● **QUOTED PASSAGE**:
You have to manually add the tokens, and that can't be done in the init with the current API, but this allows us to remove the crazy regex in encoding.

ArthurZucker avatar Jul 05 '23 06:07 ArthurZucker

Eagerly anticipating this PR being merged. Is there any information on priority of this work and rough timelines? Thank you @ArthurZucker and @NielsRogge for your great work.

sromoam avatar Jul 17 '23 16:07 sromoam

Regarding the priority, not really sure. I won't really have time to dive deep in this before a few weeks. If a contributor wants to work on this feel free to take over!

ArthurZucker avatar Jul 25 '23 13:07 ArthurZucker

Update: we're down to 2 failing tests:

FAILED tests/models/udop/test_processor_udop.py::UdopProcessorTest::test_save_load_pretrained_default - AssertionError: {'▁backing': 16057, '▁Brunswick': 29980, 'S[629176 chars]7501} != {'<pad>': 0, '</s>': 1, '<unk>': 2, '▁': 3,[624686 chars]4401}
FAILED tests/models/udop/test_tokenization_udop.py::UdopTokenizationTest::test_save_slow_from_fast_and_reload_fast - ValueError: Non-consecutive added token '('<extra_id_99>', 0.0)' found. Should have index 34602 but has index 33201 in saved vocabulary.

● **JOB 1**: According to the forum thread, what does manually adding the tokens make it possible to remove?
● **JOB 2**: Reproduce the part of the forum thread starting with "ArthurZucker avatar Jul 05" and going on through "your great work.".
The material was taken from a separate source.

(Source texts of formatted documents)

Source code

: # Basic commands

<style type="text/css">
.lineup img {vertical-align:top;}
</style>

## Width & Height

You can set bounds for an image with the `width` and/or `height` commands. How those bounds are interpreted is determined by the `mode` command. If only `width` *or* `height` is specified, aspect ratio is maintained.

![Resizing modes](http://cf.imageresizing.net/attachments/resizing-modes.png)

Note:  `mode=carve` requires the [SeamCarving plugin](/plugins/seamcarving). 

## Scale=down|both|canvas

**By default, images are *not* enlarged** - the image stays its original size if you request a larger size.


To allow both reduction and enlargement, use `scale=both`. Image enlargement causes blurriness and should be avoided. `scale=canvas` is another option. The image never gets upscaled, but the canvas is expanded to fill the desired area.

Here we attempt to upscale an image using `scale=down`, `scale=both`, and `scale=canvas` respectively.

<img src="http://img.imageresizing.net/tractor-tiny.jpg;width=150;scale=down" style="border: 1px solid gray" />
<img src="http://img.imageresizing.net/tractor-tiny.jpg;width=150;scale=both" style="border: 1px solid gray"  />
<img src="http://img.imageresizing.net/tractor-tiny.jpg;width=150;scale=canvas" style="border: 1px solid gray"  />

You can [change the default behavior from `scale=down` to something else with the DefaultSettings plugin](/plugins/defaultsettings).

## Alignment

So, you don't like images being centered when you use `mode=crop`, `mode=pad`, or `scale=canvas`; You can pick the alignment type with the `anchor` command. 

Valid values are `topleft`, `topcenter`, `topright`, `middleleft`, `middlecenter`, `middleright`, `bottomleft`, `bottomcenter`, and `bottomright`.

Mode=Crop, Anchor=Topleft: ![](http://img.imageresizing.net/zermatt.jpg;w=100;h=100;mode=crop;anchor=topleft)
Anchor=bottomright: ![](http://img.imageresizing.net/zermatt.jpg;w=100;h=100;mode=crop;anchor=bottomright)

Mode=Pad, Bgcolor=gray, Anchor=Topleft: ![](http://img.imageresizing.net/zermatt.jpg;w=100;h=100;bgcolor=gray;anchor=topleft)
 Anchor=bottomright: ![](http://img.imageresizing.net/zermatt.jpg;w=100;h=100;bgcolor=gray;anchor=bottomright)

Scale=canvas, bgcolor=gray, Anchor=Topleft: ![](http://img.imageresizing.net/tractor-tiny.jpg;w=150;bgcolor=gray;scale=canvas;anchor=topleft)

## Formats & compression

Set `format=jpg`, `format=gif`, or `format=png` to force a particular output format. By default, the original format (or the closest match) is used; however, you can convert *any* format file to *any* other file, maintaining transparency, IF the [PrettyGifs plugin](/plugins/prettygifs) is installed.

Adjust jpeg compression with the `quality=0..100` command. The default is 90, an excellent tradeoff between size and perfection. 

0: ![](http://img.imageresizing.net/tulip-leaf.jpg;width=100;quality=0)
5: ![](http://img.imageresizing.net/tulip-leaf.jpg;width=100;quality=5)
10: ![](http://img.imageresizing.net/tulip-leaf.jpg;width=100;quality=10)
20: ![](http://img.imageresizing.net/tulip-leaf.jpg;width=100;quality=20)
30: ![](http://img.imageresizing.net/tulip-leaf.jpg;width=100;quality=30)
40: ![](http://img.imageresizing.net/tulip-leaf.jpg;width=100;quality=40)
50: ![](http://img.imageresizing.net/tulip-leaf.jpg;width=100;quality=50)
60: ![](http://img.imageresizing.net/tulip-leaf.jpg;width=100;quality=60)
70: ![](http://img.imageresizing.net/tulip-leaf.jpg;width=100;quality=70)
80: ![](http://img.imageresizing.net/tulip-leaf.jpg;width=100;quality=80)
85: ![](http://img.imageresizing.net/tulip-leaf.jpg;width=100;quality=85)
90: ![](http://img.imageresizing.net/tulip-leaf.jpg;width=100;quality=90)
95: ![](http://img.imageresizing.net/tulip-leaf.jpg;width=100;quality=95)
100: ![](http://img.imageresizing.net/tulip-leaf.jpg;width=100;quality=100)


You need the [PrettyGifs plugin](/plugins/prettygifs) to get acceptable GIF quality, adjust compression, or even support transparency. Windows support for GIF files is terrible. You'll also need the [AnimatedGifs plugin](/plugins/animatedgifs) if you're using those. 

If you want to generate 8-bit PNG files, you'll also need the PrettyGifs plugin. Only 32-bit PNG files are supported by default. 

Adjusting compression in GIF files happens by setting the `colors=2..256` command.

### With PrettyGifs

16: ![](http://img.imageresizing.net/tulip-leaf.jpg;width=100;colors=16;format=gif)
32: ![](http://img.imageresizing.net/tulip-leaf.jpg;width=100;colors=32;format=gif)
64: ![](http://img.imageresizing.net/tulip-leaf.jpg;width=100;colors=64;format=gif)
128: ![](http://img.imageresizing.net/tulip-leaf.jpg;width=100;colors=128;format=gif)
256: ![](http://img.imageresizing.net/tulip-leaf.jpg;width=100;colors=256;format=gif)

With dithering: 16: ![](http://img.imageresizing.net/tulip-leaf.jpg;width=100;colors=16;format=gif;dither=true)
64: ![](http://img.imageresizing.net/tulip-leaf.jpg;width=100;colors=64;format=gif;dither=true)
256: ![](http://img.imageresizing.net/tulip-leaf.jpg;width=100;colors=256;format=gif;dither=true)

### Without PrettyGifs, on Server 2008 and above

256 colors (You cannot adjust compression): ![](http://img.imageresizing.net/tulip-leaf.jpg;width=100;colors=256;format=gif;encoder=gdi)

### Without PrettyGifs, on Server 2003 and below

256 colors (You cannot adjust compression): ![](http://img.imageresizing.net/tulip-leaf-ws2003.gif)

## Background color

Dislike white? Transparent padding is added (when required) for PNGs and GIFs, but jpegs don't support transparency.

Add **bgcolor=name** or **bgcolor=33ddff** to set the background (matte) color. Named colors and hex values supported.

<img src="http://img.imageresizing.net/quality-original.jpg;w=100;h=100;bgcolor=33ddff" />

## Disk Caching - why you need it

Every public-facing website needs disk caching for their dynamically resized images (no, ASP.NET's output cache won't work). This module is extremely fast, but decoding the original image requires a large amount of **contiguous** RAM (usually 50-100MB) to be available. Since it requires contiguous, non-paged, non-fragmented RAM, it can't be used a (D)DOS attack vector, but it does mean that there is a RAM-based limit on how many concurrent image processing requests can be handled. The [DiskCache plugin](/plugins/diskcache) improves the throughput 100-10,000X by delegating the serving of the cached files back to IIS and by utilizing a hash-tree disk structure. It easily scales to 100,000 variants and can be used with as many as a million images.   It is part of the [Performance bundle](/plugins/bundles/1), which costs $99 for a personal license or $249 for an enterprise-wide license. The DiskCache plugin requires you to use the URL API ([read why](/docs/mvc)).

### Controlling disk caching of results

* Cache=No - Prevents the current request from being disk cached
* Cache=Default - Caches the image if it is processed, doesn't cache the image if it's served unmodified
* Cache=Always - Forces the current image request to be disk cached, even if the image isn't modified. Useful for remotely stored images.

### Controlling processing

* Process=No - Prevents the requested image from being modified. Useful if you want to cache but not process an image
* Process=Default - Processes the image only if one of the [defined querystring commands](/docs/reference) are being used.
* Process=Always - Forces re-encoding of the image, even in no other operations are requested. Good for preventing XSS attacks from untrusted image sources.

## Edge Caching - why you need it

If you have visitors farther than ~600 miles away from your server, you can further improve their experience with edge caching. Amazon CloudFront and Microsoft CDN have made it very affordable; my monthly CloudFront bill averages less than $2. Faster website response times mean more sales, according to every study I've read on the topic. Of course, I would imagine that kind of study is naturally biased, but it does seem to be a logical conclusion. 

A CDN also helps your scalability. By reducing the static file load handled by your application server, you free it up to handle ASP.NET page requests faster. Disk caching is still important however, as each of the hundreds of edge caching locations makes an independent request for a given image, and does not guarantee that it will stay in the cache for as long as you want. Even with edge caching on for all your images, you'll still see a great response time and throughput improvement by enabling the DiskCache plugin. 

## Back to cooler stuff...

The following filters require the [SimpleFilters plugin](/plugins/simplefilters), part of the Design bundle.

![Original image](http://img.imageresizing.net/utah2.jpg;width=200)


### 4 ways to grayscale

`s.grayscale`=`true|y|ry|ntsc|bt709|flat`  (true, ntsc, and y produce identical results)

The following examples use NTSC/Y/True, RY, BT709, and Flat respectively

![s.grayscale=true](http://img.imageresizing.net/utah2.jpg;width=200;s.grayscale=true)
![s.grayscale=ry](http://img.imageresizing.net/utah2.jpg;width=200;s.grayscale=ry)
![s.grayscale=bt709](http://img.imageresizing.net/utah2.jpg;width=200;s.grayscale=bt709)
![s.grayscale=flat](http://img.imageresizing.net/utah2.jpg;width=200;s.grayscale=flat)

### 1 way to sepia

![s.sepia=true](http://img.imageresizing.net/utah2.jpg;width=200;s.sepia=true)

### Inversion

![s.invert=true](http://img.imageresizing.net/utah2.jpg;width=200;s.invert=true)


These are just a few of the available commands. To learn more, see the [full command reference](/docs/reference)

● **TASK RESULT 1**: The crazy regex in encoding.

● **TASK RESULT 2**:
ArthurZucker avatar Jul 05 '23 06:07 ArthurZucker

Eagerly anticipating this PR being merged. Is there any information on priority of this work and rough timelines? Thank you @ArthurZucker and @NielsRogge for your great work.